Microsoft Azure blob store
To store the data in a Microsoft Azure blob store, the following settings are available. To enable this type of storage you must specify a value of azure for the type attribute.
Permissions
XDM requires several permissions to access the Azure blob service. The required privileges and resources are listed below. They must be specified in the Shared Access Signature (SAS) token creation dialog:
| Type | |
|---|---|
Allowed services |
Blob |
Allowed resource types |
Container, Object |
Allowed permission |
Read, Write, Delete, Add, Create |
XDM will store the data in blob objects stored in a container.

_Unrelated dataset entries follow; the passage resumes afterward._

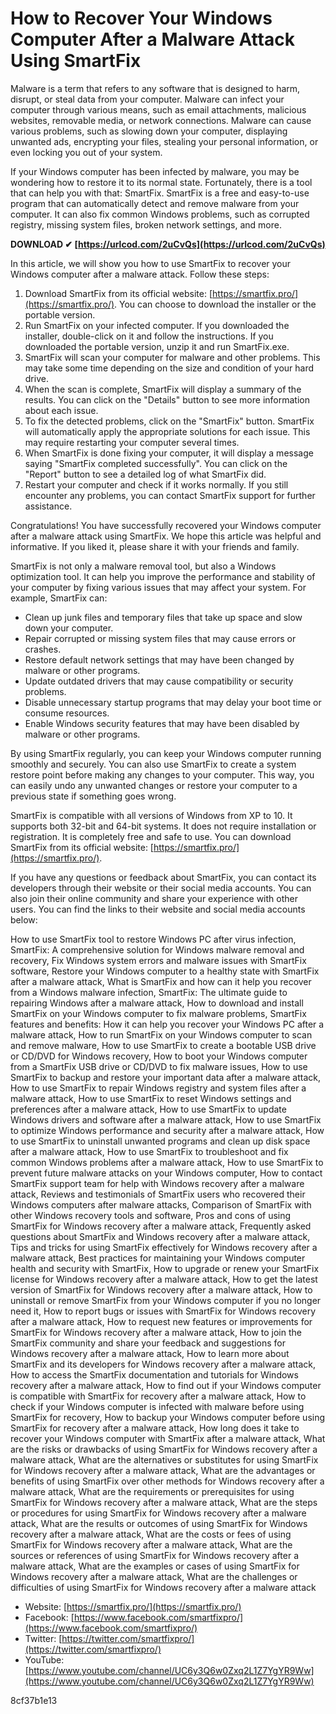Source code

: 
 
# How to Recover Your Windows Computer After a Malware Attack Using SmartFix
 
Malware is a term that refers to any software that is designed to harm, disrupt, or steal data from your computer. Malware can infect your computer through various means, such as email attachments, malicious websites, removable media, or network connections. Malware can cause various problems, such as slowing down your computer, displaying unwanted ads, encrypting your files, stealing your personal information, or even locking you out of your system.
 
If your Windows computer has been infected by malware, you may be wondering how to restore it to its normal state. Fortunately, there is a tool that can help you with that: SmartFix. SmartFix is a free and easy-to-use program that can automatically detect and remove malware from your computer. It can also fix common Windows problems, such as corrupted registry, missing system files, broken network settings, and more.
 
**DOWNLOAD ✔ [https://urlcod.com/2uCvQs](https://urlcod.com/2uCvQs)**


 
In this article, we will show you how to use SmartFix to recover your Windows computer after a malware attack. Follow these steps:
 
1. Download SmartFix from its official website: [https://smartfix.pro/](https://smartfix.pro/). You can choose to download the installer or the portable version.
2. Run SmartFix on your infected computer. If you downloaded the installer, double-click on it and follow the instructions. If you downloaded the portable version, unzip it and run SmartFix.exe.
3. SmartFix will scan your computer for malware and other problems. This may take some time depending on the size and condition of your hard drive.
4. When the scan is complete, SmartFix will display a summary of the results. You can click on the "Details" button to see more information about each issue.
5. To fix the detected problems, click on the "SmartFix" button. SmartFix will automatically apply the appropriate solutions for each issue. This may require restarting your computer several times.
6. When SmartFix is done fixing your computer, it will display a message saying "SmartFix completed successfully". You can click on the "Report" button to see a detailed log of what SmartFix did.
7. Restart your computer and check if it works normally. If you still encounter any problems, you can contact SmartFix support for further assistance.

Congratulations! You have successfully recovered your Windows computer after a malware attack using SmartFix. We hope this article was helpful and informative. If you liked it, please share it with your friends and family.
  
SmartFix is not only a malware removal tool, but also a Windows optimization tool. It can help you improve the performance and stability of your computer by fixing various issues that may affect your system. For example, SmartFix can:

- Clean up junk files and temporary files that take up space and slow down your computer.
- Repair corrupted or missing system files that may cause errors or crashes.
- Restore default network settings that may have been changed by malware or other programs.
- Update outdated drivers that may cause compatibility or security problems.
- Disable unnecessary startup programs that may delay your boot time or consume resources.
- Enable Windows security features that may have been disabled by malware or other programs.

By using SmartFix regularly, you can keep your Windows computer running smoothly and securely. You can also use SmartFix to create a system restore point before making any changes to your computer. This way, you can easily undo any unwanted changes or restore your computer to a previous state if something goes wrong.
  
SmartFix is compatible with all versions of Windows from XP to 10. It supports both 32-bit and 64-bit systems. It does not require installation or registration. It is completely free and safe to use. You can download SmartFix from its official website: [https://smartfix.pro/](https://smartfix.pro/).
  
If you have any questions or feedback about SmartFix, you can contact its developers through their website or their social media accounts. You can also join their online community and share your experience with other users. You can find the links to their website and social media accounts below:
 
How to use SmartFix tool to restore Windows PC after virus infection,  SmartFix: A comprehensive solution for Windows malware removal and recovery,  Fix Windows system errors and malware issues with SmartFix software,  Restore your Windows computer to a healthy state with SmartFix after a malware attack,  What is SmartFix and how can it help you recover from a Windows malware infection,  SmartFix: The ultimate guide to repairing Windows after a malware attack,  How to download and install SmartFix on your Windows computer to fix malware problems,  SmartFix features and benefits: How it can help you recover your Windows PC after a malware attack,  How to run SmartFix on your Windows computer to scan and remove malware,  How to use SmartFix to create a bootable USB drive or CD/DVD for Windows recovery,  How to boot your Windows computer from a SmartFix USB drive or CD/DVD to fix malware issues,  How to use SmartFix to backup and restore your important data after a malware attack,  How to use SmartFix to repair Windows registry and system files after a malware attack,  How to use SmartFix to reset Windows settings and preferences after a malware attack,  How to use SmartFix to update Windows drivers and software after a malware attack,  How to use SmartFix to optimize Windows performance and security after a malware attack,  How to use SmartFix to uninstall unwanted programs and clean up disk space after a malware attack,  How to use SmartFix to troubleshoot and fix common Windows problems after a malware attack,  How to use SmartFix to prevent future malware attacks on your Windows computer,  How to contact SmartFix support team for help with Windows recovery after a malware attack,  Reviews and testimonials of SmartFix users who recovered their Windows computers after malware attacks,  Comparison of SmartFix with other Windows recovery tools and software,  Pros and cons of using SmartFix for Windows recovery after a malware attack,  Frequently asked questions about SmartFix and Windows recovery after a malware attack,  Tips and tricks for using SmartFix effectively for Windows recovery after a malware attack,  Best practices for maintaining your Windows computer health and security with SmartFix,  How to upgrade or renew your SmartFix license for Windows recovery after a malware attack,  How to get the latest version of SmartFix for Windows recovery after a malware attack,  How to uninstall or remove SmartFix from your Windows computer if you no longer need it,  How to report bugs or issues with SmartFix for Windows recovery after a malware attack,  How to request new features or improvements for SmartFix for Windows recovery after a malware attack,  How to join the SmartFix community and share your feedback and suggestions for Windows recovery after a malware attack,  How to learn more about SmartFix and its developers for Windows recovery after a malware attack,  How to access the SmartFix documentation and tutorials for Windows recovery after a malware attack,  How to find out if your Windows computer is compatible with SmartFix for recovery after a malware attack,  How to check if your Windows computer is infected with malware before using SmartFix for recovery,  How to backup your Windows computer before using SmartFix for recovery after a malware attack,  How long does it take to recover your Windows computer with SmartFix after a malware attack,  What are the risks or drawbacks of using SmartFix for Windows recovery after a malware attack,  What are the alternatives or substitutes for using SmartFix for Windows recovery after a malware attack,  What are the advantages or benefits of using SmartFix over other methods for Windows recovery after a malware attack,  What are the requirements or prerequisites for using SmartFix for Windows recovery after a malware attack,  What are the steps or procedures for using SmartFix for Windows recovery after a malware attack,  What are the results or outcomes of using SmartFix for Windows recovery after a malware attack,  What are the costs or fees of using SmartFix for Windows recovery after a malware attack,  What are the sources or references of using SmartFix for Windows recovery after a malware attack,  What are the examples or cases of using SmartFix for Windows recovery after a malware attack,  What are the challenges or difficulties of using SmartFix for Windows recovery after a malware attack

- Website: [https://smartfix.pro/](https://smartfix.pro/)
- Facebook: [https://www.facebook.com/smartfixpro/](https://www.facebook.com/smartfixpro/)
- Twitter: [https://twitter.com/smartfixpro/](https://twitter.com/smartfixpro/)
- YouTube: [https://www.youtube.com/channel/UC6y3Q6w0Zxq2L1Z7YgYR9Ww](https://www.youtube.com/channel/UC6y3Q6w0Zxq2L1Z7YgYR9Ww)

 8cf37b1e13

It needs access to the container and object resource types.
storage:
type: "azure"
azure:
containerName: "xdm"
endpoint: "https://xdmtest1.blob.core.windows/..."
tokenSecret: "my-secret"
- containerName
-
The name of the Azure container where the blobs will be stored. XDM will create the container if it does not already exist.
- endpoint
-
The SAS URL to access the blob service.
- tokenSecret
-
As an alternative to a token a Kubernetes secret can be used. The name of the secret can be chosen freely. The secret must contain a key named token that contains the SAS token.
Google Cloud Bucket
To store the data in a Google Cloud Platform compatible storage, the following settings are available. To enable this type of storage you must specify a value of gcp for the type attribute.
storage:
type: "gcp"
gcp:
bucketName: "sample-bucket"
projectId: ""
keySecret: "my-secret"
- bucketName
-
The name of the bucket that stores the data. The bucket will be created if it does not exist, otherwise the existing bucket is used to store files in it.
- projectId
-
The ID of the respective Google Cloud project.
- keySecret
-
A secret name that contains the access key of the service account in JSON format. The content of the secret must be stored with data.json.
LLM configuration
XDM can use a Large Language Model (LLM) for different purposes. The LLM configuration is used to specify the LLM provider that should be used.
llm:
spring.ai.openai.base-url: <base-url>
spring.ai.openai.api-key: <api-key-secret>
spring.ai.openai.organization-id: <organization-id>
spring.ai.openai.project-id: <project-id>
spring.ai.openai.chat.options.model: <model>
- base-url
-
Optional override for the spring.ai.openai.base-url to provide a chat-specific base URL.
- api-key-secret
-
Specifies the API key secret that is used to authenticate against the LLM provider. The secret must provide a key named data, that contains the API key.
- organization-id
-
Optionally, you can specify which organization to use for an API request.
- project-id
-
Optionally, you can specify which project to use for an API request.
- model
-
Optionally, you can specify which model to use for an API request. By default gpt-4o-mini is used.